In the 18th century, the Sotos Oosterzoon, a Dutch slave ship, travels to Bermuda. There is an outbreak of smallpox among the African captives and, fearing quarantine, the crew throw the slaves overboard but it is too late: the ship is fired upon and intentionally sunk, along with its crew and captives, in order to contain the disease.
In modern day, a family on vacation dive into the wreckage of the slave ship. A teen girl brings a sealed glass jar back up from the wreck. She accidentally breaks the jar, cutting herself and exposing herself to the contents of the jar: scabs from the diseased captives.
House is certain that the disease is smallpox, coming immediately to the same diagnosis as the crew. The family is quarantined, the girl and father, being especially compromised, are put in an isolation room, and the team administers the smallpox vaccine to the two.
As soon as the tell-tale blisters begin to appear, the CDC is called per protocol and institutes a lockdown. As the lockdown is occurring, the team discovers a rash on the girl's armpits inconsistent with smallpox, causing House to change his diagnosis.

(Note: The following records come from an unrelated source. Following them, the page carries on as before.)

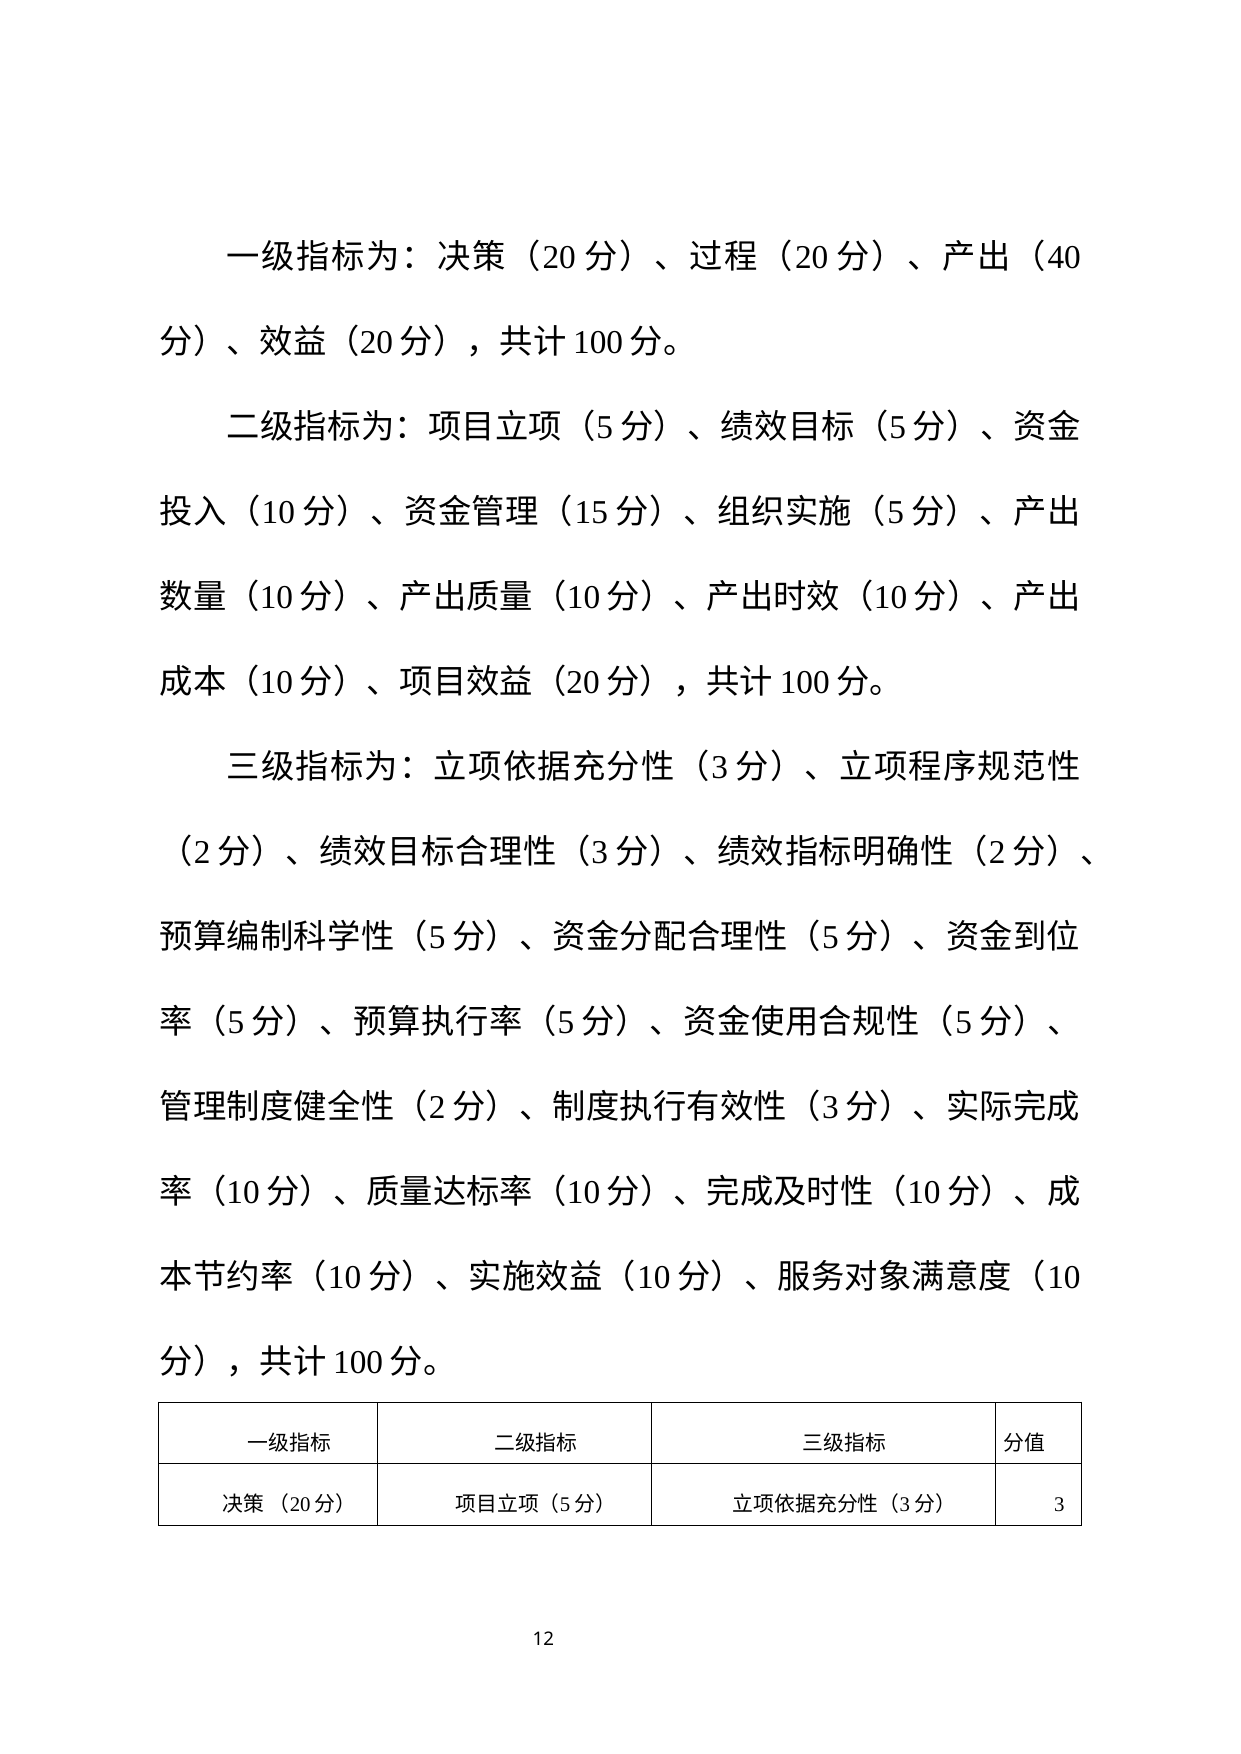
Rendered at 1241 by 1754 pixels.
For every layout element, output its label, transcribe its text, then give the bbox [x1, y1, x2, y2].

table_cell 项目立项（5分） [378, 1464, 651, 1524]
table_cell 3 [996, 1464, 1081, 1524]
text 一级指标为：决策（20分）、过程（20分）、产出（40分）、效益（20分），共计100分。 [159, 212, 1081, 382]
table_header 三级指标 [652, 1403, 995, 1463]
text 三级指标为：立项依据充分性（3分）、立项程序规范性（2分）、绩效目标合理性（3分）、绩效指标明确性（2分）、预算编制科学性（5分）、资金分配合理性（5分）、资金到位率（5分）、预算执行率（5分）、资金使用合规性（5分）、管理制度健全性（2分）、制度执行有效性（3分）、实际完成率（10分）、质量达标率（10分）、完成及时性（10分）、成本节约率（10分）、实施效益（10分）、服务对象满意度（10分），共计100分。 [159, 722, 1081, 1402]
table_cell 决策 （20分） [159, 1464, 377, 1524]
table_header 一级指标 [159, 1403, 377, 1463]
table_header 二级指标 [378, 1403, 651, 1463]
text 二级指标为：项目立项（5分）、绩效目标（5分）、资金投入（10分）、资金管理（15分）、组织实施（5分）、产出数量（10分）、产出质量（10分）、产出时效（10分）、产出成本（10分）、项目效益（20分），共计100分。 [159, 382, 1081, 722]
table_cell 立项依据充分性（3分） [652, 1464, 995, 1524]
table_header 分值 [996, 1403, 1081, 1463]
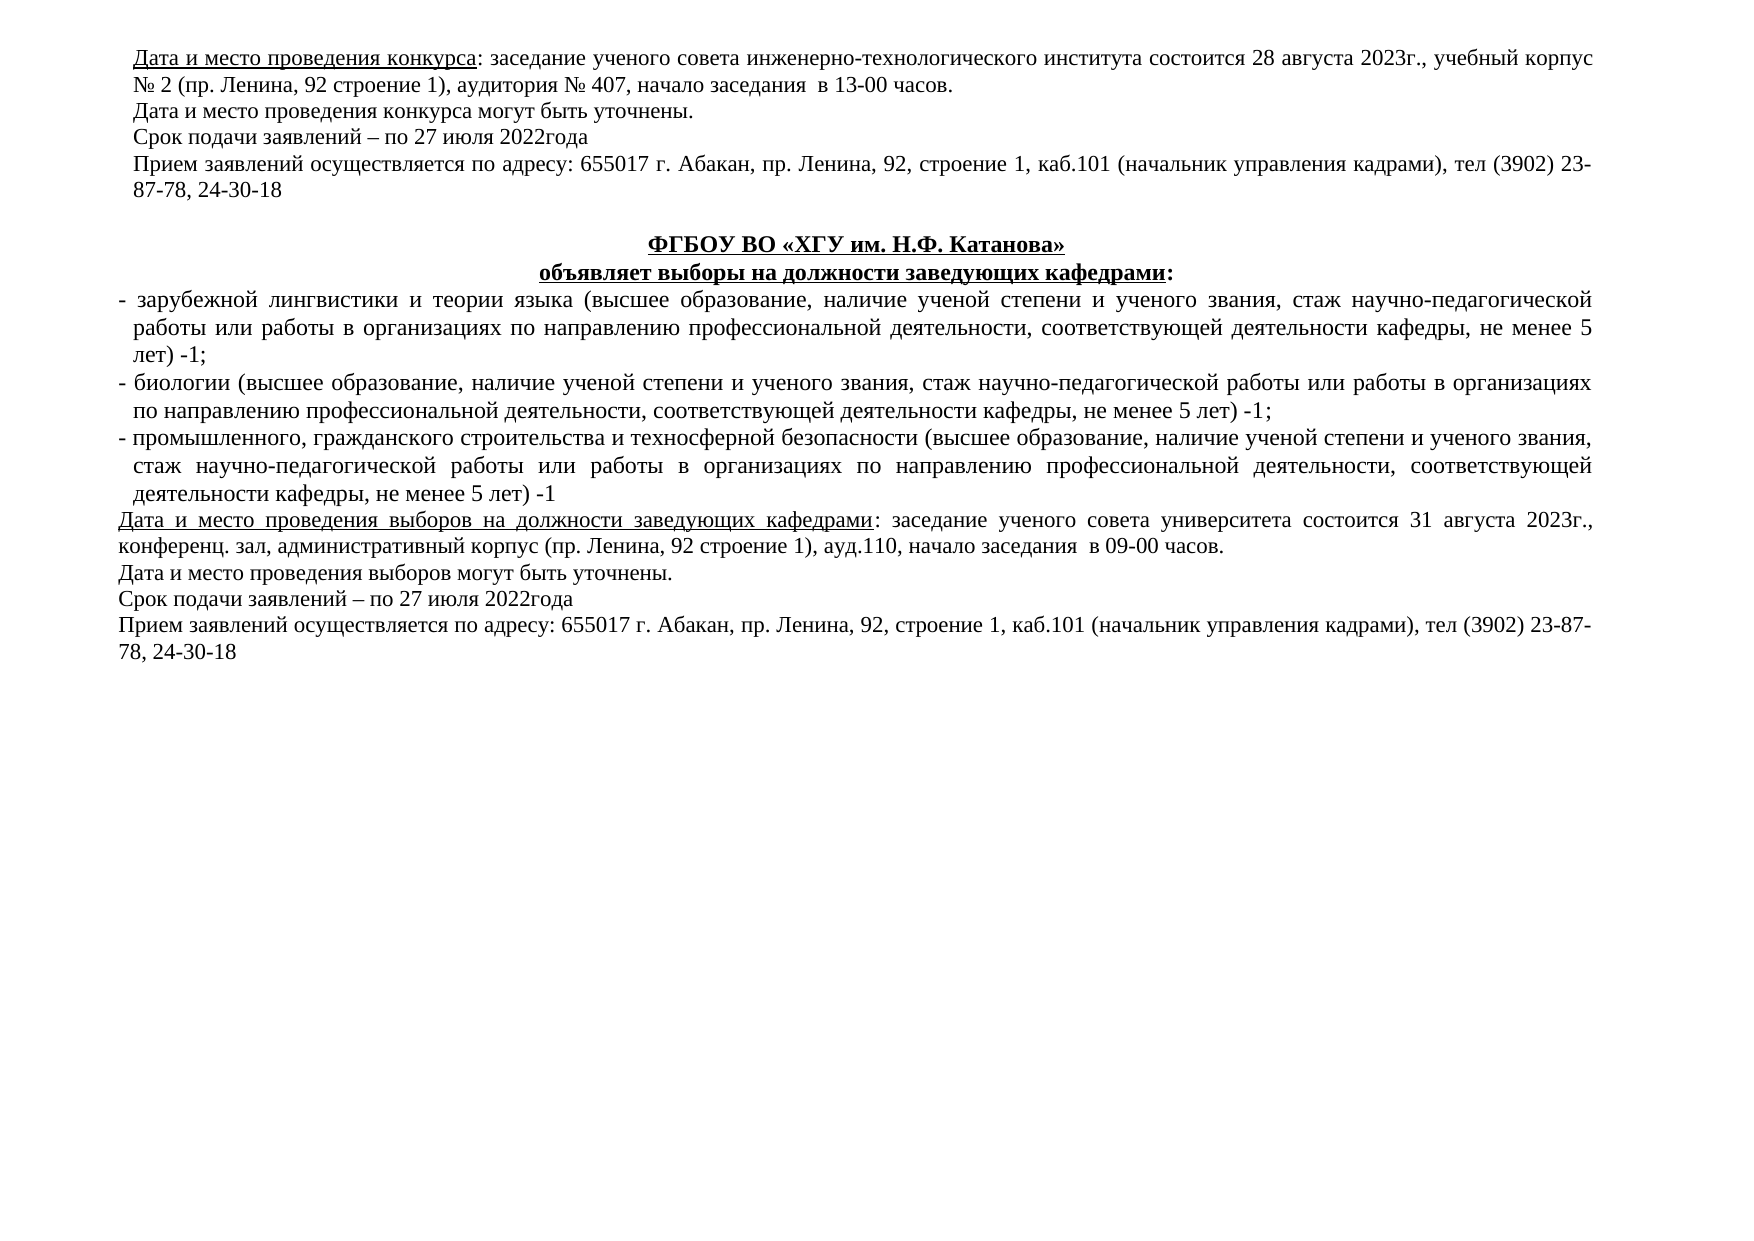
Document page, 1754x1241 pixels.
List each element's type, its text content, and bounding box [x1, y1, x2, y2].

Dr. Dave Broda, the CDC official overseeing the case, blocks House's team from contact with the patients to make a new diagnosis, so they turn to the only other evidence they have: the captain's logs from the wrecked slave vessel. House enlists the aid of a translator, a Dutch webcam stripper he finds on the internet.
Based on the information in the logs, House is reconfirmed in his opinion that the girl does not have smallpox. House attempts to lie to get his team into the room to test his hypothesis, but is stopped. Masters, although unable to closely examine the patient, notices that the girl lacks the characteristic pustules that would be expected from smallpox.
Meanwhile, the boy's father begins to develop smallpox symptoms as well, but more characteristic symptoms. House is confounded as to why it appears that the girl does not have smallpox after all, but her father does. He concludes that the father contracted the disease from the smallpox vaccine they gave him. Unbeknownst to them, the father's immune system has been compromised by the return of his kidney cancer (which had been in remission).